The study, published recently in the Journal of the American Medical Informatics Association, included 1,083 heart failure patients who were discharged from VHA medical centers in 2008 and 2009. Clinical notes were extracted from the patients' electronic health records stored in the VHA Corporate Data Warehouse. CHIEF scanned the records and processed the data into a table that allowed for analysis.

Researchers gauged the effectiveness of CHIEF based on these factors:

  • Did Veterans undergo a proper assessment of the thickest of the heart's chambers, the left ventricle, which is responsible for pumping blood to tissues all over the body?
  • Were Veterans prescribed medications recommended by clinical guidelines, and if not, why not?

The software hunted for references to two drug therapies recommended by the American College of Cardiology Foundation and the American Heart Association. The medications are widely prescribed for primary hypertension with the aim or reducing mortality rates: angiotensin converting enzyme inhibitors and angiotensin receptor blockers. The latter is an alternative for patients who can't take inhibitors.

The researchers defined accuracy by two methods. "Recall" measures what percent of positive events were correctly predicted, such as prescribing the recommended drugs. "Precision" measures what percent of positive predictions were correct. With an accuracy rate of at least 95 percent, CHIEF found mentions in the clinical notes of the two drug therapies and of "left ventricular ejection fraction"—the percentage of blood leaving the heart each time it extracts. It also found quantitative values of this important clinical indicator.

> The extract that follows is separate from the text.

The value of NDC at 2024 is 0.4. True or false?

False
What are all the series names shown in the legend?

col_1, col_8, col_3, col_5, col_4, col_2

The reasons patients did not take prescribed medications were more difficult to extract. On this front, CHIEF achieved only a 40 percent success rate at best. Garvin's team has been working to improve that aspect.

"The lower accuracy is most likely because the number of patients with reasons not to have these medications prescribed is low," she says, "and there is a lot of variation in how the reasons are written and where they are located in the documents. The rarity of the reasons why patients should not be prescribed these medications makes it harder for CHIEF to learn to process this information."

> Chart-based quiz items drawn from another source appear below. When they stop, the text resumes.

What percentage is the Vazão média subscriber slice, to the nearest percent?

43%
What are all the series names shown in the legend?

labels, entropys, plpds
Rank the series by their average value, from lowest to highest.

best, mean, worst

Large numbers of records are needed to find the many reasons why patients are not prescribed evidence-based medications, she notes.

CHIEF may be used to study other aspects of heart failure

Garvin says her team focused on congestive heart failure because of its prevalence in Veterans and the U.S. population in general.

"Congestive heart failure is associated with difficult and recurring symptoms, suffering by both the patient and the family, and a decreased lifespan following diagnosis of this condition," she says. "The use of evidence-based treatments can decrease symptoms, improve patient functioning, and prolong life."

Garvin says her group may now try to use the software to better understand other aspects of heart failure, such as how patients go from one stage of the condition to the next. She is also interested in testing CHIEF's ability to extract information on other illnesses.

The CHIEF system has great potential, Garvin says, with both recall and precision now at least 95 percent accuracy for most information. Further improvements, she says, could focus on teaching CHIEF to accurately extract reasons for not prescribing recommended medications, and to read data addressing other aspects of heart failure.

If the research pans out, says Garvin, CHIEF could be implemented throughout the VA health care system to process larger volumes of data on a variety of Veteran ailments.

"This would improve recall and precision," she says. "The more text documents we have, the better we can train the system so it can learn from various presentations of the data."

Garvin's team included University of Utah researchers Dr. Stephan Meystre, who designed the CHIEF software prototype, as well as Youngjun Kim and Drs. Glenn Gobbel and Michael Matheny, all of whom helped Meystre develop the technology.